Shadow Minister of Foreign Affairs
- Incumbent
- Assumed office 19 September 2025
- Leader: André Ventura
- Preceded by: Office established

Member of the European Parliament for Portugal
- Incumbent
- Assumed office 16 July 2024

Member of the Assembly of the Republic
- In office 29 March 2022 – 25 March 2024
- Constituency: Lisbon

Personal details
- Born: Tiago da Mota Veiga Moreira de Sá 12 January 1971 (age 55) Lisbon, Portugal
- Party: CH (since 2024)
- Other political affiliations: PPD/PSD (1990s–2024)
- Alma mater: ISCTE – University Institute of Lisbon
- Occupation: Professor • Politician

= Tiago Moreira de Sá =

Portuguese politician

Tiago da Mota Veiga Moreira de Sá (born 12 January 1971) is a Portuguese politician, from the Chega party. He is a professor at Universidade Nova de Lisboa and researcher at the Portuguese Institute of International Relations. Moreira de Sá was also a member of the Assembly of the Republic during the 15th legislature (2022–2024), elected for the Social Democratic Party.

== Academic career ==
He graduated in Communication Sciences – journalism variant – in 1995 at the Universidade Autónoma de Lisboa and received a PhD in History of International Relations at ISCTE in 2008, with the thesis entitled "The United States of America and Portuguese Democracy".

He is an associate professor at Universidade Nova de Lisboa – Faculty of Social and Human Sciences, where he teaches several subjects related to International relations, and Integrated Researcher at the Portuguese Institute of International Relations (IPRI), having already participated in several research projects such as "Democracy in Times of Crisis: power and Discourse in a three-level game” or “History of Portugal – United States of America Relations: 1776–2015”.

== Political career ==
Moreira de Sá joined the Social Democratic Party during the 1990s. After Rui Rio's victory in the PSD direct elections, he assumed the positions of President of the International Relations Commission and Coordinator of the Foreign Affairs Section of the party's National Strategic Council (CEN). Following the elections of 2022, he became an MP, joining his party to the opposition.

____________

-- Complete the following --
**1.** In the profile of Tiago Moreira de Sá, what was the title of his PhD thesis?
**2.** Using the profile of Tiago Moreira de Sá, decide whether each statement agrees with it: (a) He received his PhD at ISCTE in 2008. (b) He represented Porto in the Assembly of the Republic. (c) He joined the Social Democratic Party in the 2000s.

-- Dataset items --
____________

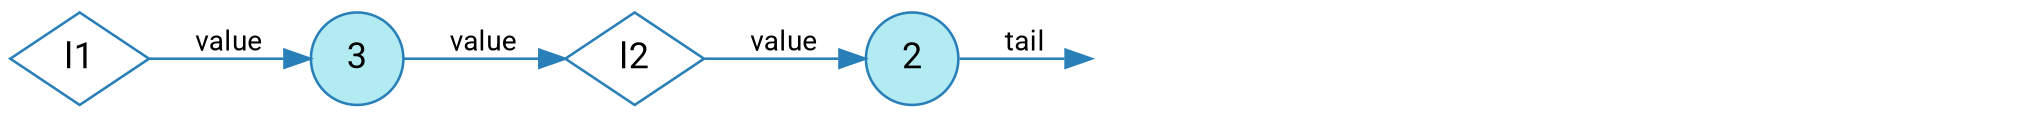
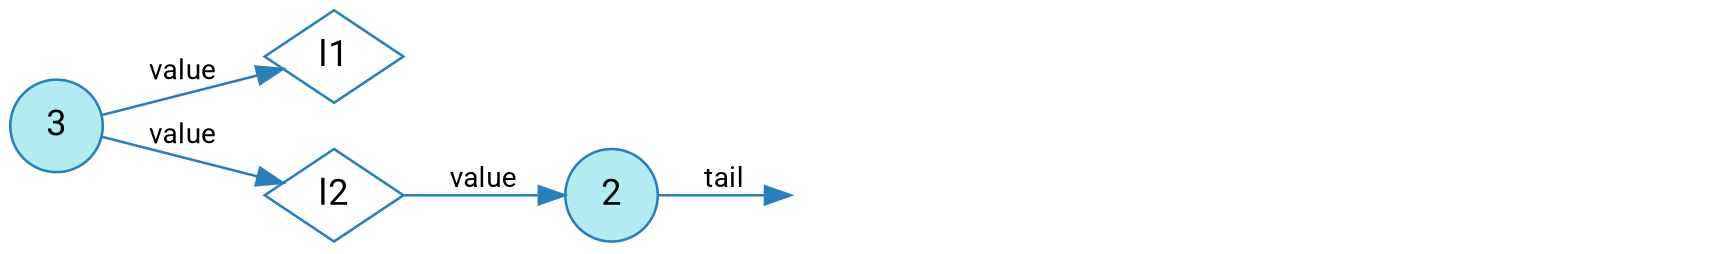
  digraph {
    rankdir=LR
    splines=false
    node [color="#2980B9" fillcolor="#ffffff" fontcolor="#000000" fontname="Segoe UI,Roboto,Helvetica,Arial,sans-serif" shape=circle style=filled]
    edge [color="#2980B9" fontcolor="#000000" fontname="Segoe UI,Roboto,Helvetica,Arial,sans-serif" fontsize=11]
    n1 [fillcolor="#b2ebf2" label=3]
    l1 [shape=diamond]
    l2 [shape=diamond]
    n4 [fillcolor="#b2ebf2" label=2]
    l3 [shape=diamond style=invis]
    n6 [fillcolor="#b2ebf2" label=1 style=invis]
    l4 [shape=diamond style=invis]
    n8 [label="∅" style=invis]
    n1 -> l2 [label=value]
-   l1 -> n1 [label=value]
+   n1 -> l1 [label=value]
    l2 -> n4 [label=value]
    n4 -> l3 [label=tail]
    l3 -> n6 [label=value style=invis]
    n6 -> l4 [label=tail style=invis]
    l4 -> n8 [label=value style=invis]
  }
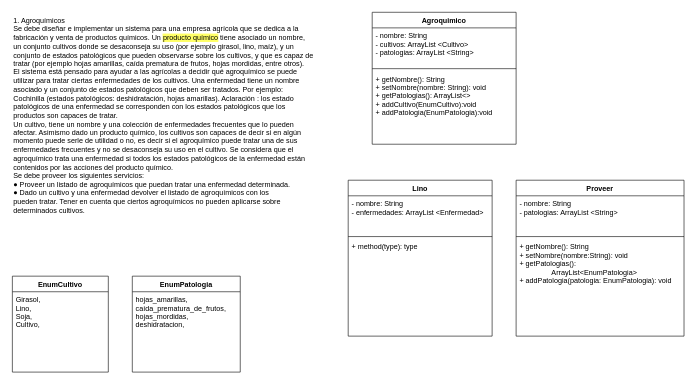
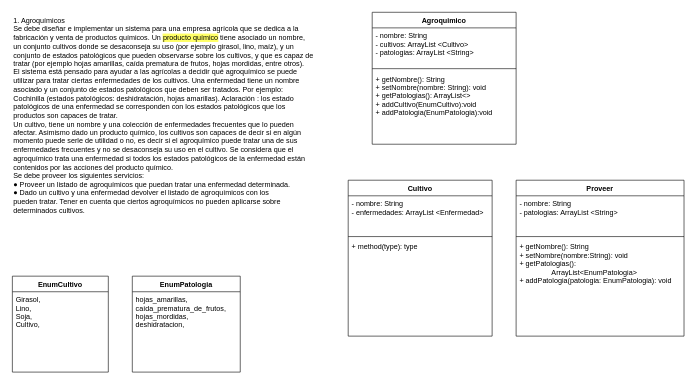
  <mxCell id="0" />
  <mxCell id="1" parent="0" />
  <mxCell id="2" value="1. Agroquímicos&lt;br&gt;Se debe diseñar e implementar un sistema para una empresa agrícola que se dedica a la&lt;br&gt;fabricación y venta de productos químicos. Un &lt;span style=&quot;background-color: rgb(255, 255, 102);&quot;&gt;producto químico&lt;/span&gt; tiene asociado un nombre,&lt;br&gt;un conjunto cultivos donde se desaconseja su uso (por ejemplo girasol, lino, maíz), y un&lt;br&gt;conjunto de estados patológicos que pueden observarse sobre los cultivos, y que es capaz de&lt;br&gt;tratar (por ejemplo hojas amarillas, caída prematura de frutos, hojas mordidas, entre otros).&lt;br&gt;El sistema está pensado para ayudar a las agrícolas a decidir qué agroquímico se puede&lt;br&gt;utilizar para tratar ciertas enfermedades de los cultivos. Una enfermedad tiene un nombre&lt;br&gt;asociado y un conjunto de estados patológicos que deben ser tratados. Por ejemplo:&lt;br&gt;Cochinilla (estados patológicos: deshidratación, hojas amarillas). Aclaración : los estado&lt;br&gt;patológicos de una enfermedad se corresponden con los estados patológicos que los&lt;br&gt;productos son capaces de tratar.&lt;br&gt;Un cultivo, tiene un nombre y una colección de enfermedades frecuentes que lo pueden&lt;br&gt;afectar. Asimismo dado un producto químico, los cultivos son capaces de decir si en algún&lt;br&gt;momento puede serle de utilidad o no, es decir si el agroquímico puede tratar una de sus&lt;br&gt;enfermedades frecuentes y no se desaconseja su uso en el cultivo. Se considera que el&lt;br&gt;agroquímico trata una enfermedad si todos los estados patológicos de la enfermedad están&lt;br&gt;contenidos por las acciones del producto químico.&lt;br&gt;Se debe proveer los siguientes servicios:&lt;br&gt;● Proveer un listado de agroquímicos que puedan tratar una enfermedad determinada.&lt;br&gt;● Dado un cultivo y una enfermedad devolver el listado de agroquímicos con los&lt;br&gt;pueden tratar. Tener en cuenta que ciertos agroquímicos no pueden aplicarse sobre&lt;br&gt;determinados cultivos." style="text;whiteSpace=wrap;html=1;" vertex="1" parent="1"><mxGeometry x="20" y="20" width="530" height="360" as="geometry" /></mxCell>
  <mxCell id="3" value="Agroquimico" style="swimlane;fontStyle=1;align=center;verticalAlign=top;childLayout=stackLayout;horizontal=1;startSize=26;horizontalStack=0;resizeParent=1;resizeParentMax=0;resizeLast=0;collapsible=1;marginBottom=0;" vertex="1" parent="1"><mxGeometry x="620" y="20" width="240" height="220" as="geometry" /></mxCell>
  <mxCell id="4" value="- nombre: String&#10;- cultivos: ArrayList &lt;Cultivo&gt;&#10;- patologias: ArrayList &lt;String&gt;&#10;" style="text;strokeColor=none;fillColor=none;align=left;verticalAlign=top;spacingLeft=4;spacingRight=4;overflow=hidden;rotatable=0;points=[[0,0.5],[1,0.5]];portConstraint=eastwest;" vertex="1" parent="3"><mxGeometry y="26" width="240" height="64" as="geometry" /></mxCell>
  <mxCell id="5" value="" style="line;strokeWidth=1;fillColor=none;align=left;verticalAlign=middle;spacingTop=-1;spacingLeft=3;spacingRight=3;rotatable=0;labelPosition=right;points=[];portConstraint=eastwest;strokeColor=inherit;" vertex="1" parent="3"><mxGeometry y="90" width="240" height="8" as="geometry" /></mxCell>
  <mxCell id="6" value="+ getNombre(): String&#10;+ setNombre(nombre: String): void&#10;+ getPatologias(): ArrayList&lt;&gt;&#10;+ addCultivo(EnumCultivo):void&#10;+ addPatologia(EnumPatologia):void&#10;" style="text;strokeColor=none;fillColor=none;align=left;verticalAlign=top;spacingLeft=4;spacingRight=4;overflow=hidden;rotatable=0;points=[[0,0.5],[1,0.5]];portConstraint=eastwest;" vertex="1" parent="3"><mxGeometry y="98" width="240" height="122" as="geometry" /></mxCell>
  <mxCell id="7" value="Proveer" style="swimlane;fontStyle=1;align=center;verticalAlign=top;childLayout=stackLayout;horizontal=1;startSize=26;horizontalStack=0;resizeParent=1;resizeParentMax=0;resizeLast=0;collapsible=1;marginBottom=0;" vertex="1" parent="1"><mxGeometry x="860" y="300" width="280" height="260" as="geometry" /></mxCell>
  <mxCell id="8" value="- nombre: String&#10;- patologias: ArrayList &lt;String&gt;&#10;" style="text;strokeColor=none;fillColor=none;align=left;verticalAlign=top;spacingLeft=4;spacingRight=4;overflow=hidden;rotatable=0;points=[[0,0.5],[1,0.5]];portConstraint=eastwest;" vertex="1" parent="7"><mxGeometry y="26" width="280" height="64" as="geometry" /></mxCell>
  <mxCell id="9" value="" style="line;strokeWidth=1;fillColor=none;align=left;verticalAlign=middle;spacingTop=-1;spacingLeft=3;spacingRight=3;rotatable=0;labelPosition=right;points=[];portConstraint=eastwest;strokeColor=inherit;" vertex="1" parent="7"><mxGeometry y="90" width="280" height="8" as="geometry" /></mxCell>
  <mxCell id="10" value="+ getNombre(): String&#10;+ setNombre(nombre:String): void&#10;+ getPatologias(): &#10;                ArrayList&lt;EnumPatologia&gt;&#10;+ addPatologia(patologia: EnumPatologia): void" style="text;strokeColor=none;fillColor=none;align=left;verticalAlign=top;spacingLeft=4;spacingRight=4;overflow=hidden;rotatable=0;points=[[0,0.5],[1,0.5]];portConstraint=eastwest;" vertex="1" parent="7"><mxGeometry y="98" width="280" height="162" as="geometry" /></mxCell>
- <mxCell id="11" value="Lino" style="swimlane;fontStyle=1;align=center;verticalAlign=top;childLayout=stackLayout;horizontal=1;startSize=26;horizontalStack=0;resizeParent=1;resizeParentMax=0;resizeLast=0;collapsible=1;marginBottom=0;" vertex="1" parent="1"><mxGeometry x="580" y="300" width="240" height="260" as="geometry" /></mxCell>
+ <mxCell id="11" value="Cultivo" style="swimlane;fontStyle=1;align=center;verticalAlign=top;childLayout=stackLayout;horizontal=1;startSize=26;horizontalStack=0;resizeParent=1;resizeParentMax=0;resizeLast=0;collapsible=1;marginBottom=0;" vertex="1" parent="1"><mxGeometry x="580" y="300" width="240" height="260" as="geometry" /></mxCell>
  <mxCell id="12" value="- nombre: String&#10;- enfermedades: ArrayList &lt;Enfermedad&gt;&#10;" style="text;strokeColor=none;fillColor=none;align=left;verticalAlign=top;spacingLeft=4;spacingRight=4;overflow=hidden;rotatable=0;points=[[0,0.5],[1,0.5]];portConstraint=eastwest;" vertex="1" parent="11"><mxGeometry y="26" width="240" height="64" as="geometry" /></mxCell>
  <mxCell id="13" value="" style="line;strokeWidth=1;fillColor=none;align=left;verticalAlign=middle;spacingTop=-1;spacingLeft=3;spacingRight=3;rotatable=0;labelPosition=right;points=[];portConstraint=eastwest;strokeColor=inherit;" vertex="1" parent="11"><mxGeometry y="90" width="240" height="8" as="geometry" /></mxCell>
  <mxCell id="14" value="+ method(type): type" style="text;strokeColor=none;fillColor=none;align=left;verticalAlign=top;spacingLeft=4;spacingRight=4;overflow=hidden;rotatable=0;points=[[0,0.5],[1,0.5]];portConstraint=eastwest;" vertex="1" parent="11"><mxGeometry y="98" width="240" height="162" as="geometry" /></mxCell>
  <mxCell id="15" value="EnumCultivo" style="swimlane;fontStyle=1;align=center;verticalAlign=top;childLayout=stackLayout;horizontal=1;startSize=26;horizontalStack=0;resizeParent=1;resizeParentMax=0;resizeLast=0;collapsible=1;marginBottom=0;" vertex="1" parent="1"><mxGeometry x="20" y="460" width="160" height="160" as="geometry" /></mxCell>
  <mxCell id="16" value="Girasol,&#10;Lino,&#10;Soja,&#10;Cultivo,&#10;" style="text;strokeColor=none;fillColor=none;align=left;verticalAlign=top;spacingLeft=4;spacingRight=4;overflow=hidden;rotatable=0;points=[[0,0.5],[1,0.5]];portConstraint=eastwest;" vertex="1" parent="15"><mxGeometry y="26" width="160" height="134" as="geometry" /></mxCell>
  <mxCell id="17" value="EnumPatologia" style="swimlane;fontStyle=1;align=center;verticalAlign=top;childLayout=stackLayout;horizontal=1;startSize=26;horizontalStack=0;resizeParent=1;resizeParentMax=0;resizeLast=0;collapsible=1;marginBottom=0;" vertex="1" parent="1"><mxGeometry x="220" y="460" width="180" height="160" as="geometry" /></mxCell>
  <mxCell id="18" value="hojas_amarillas,&#10;caída_prematura_de_frutos,&#10;hojas_mordidas,&#10;deshidratacion," style="text;strokeColor=none;fillColor=none;align=left;verticalAlign=top;spacingLeft=4;spacingRight=4;overflow=hidden;rotatable=0;points=[[0,0.5],[1,0.5]];portConstraint=eastwest;" vertex="1" parent="17"><mxGeometry y="26" width="180" height="134" as="geometry" /></mxCell>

____________

-- The results --
**1.** "The United States of America and Portuguese Democracy"

**2.**
(a) Yes: "received a PhD in History of International Relations at ISCTE in 2008"
(b) No: "Constituency: Lisbon"
(c) No: "joined the Social Democratic Party during the 1990s"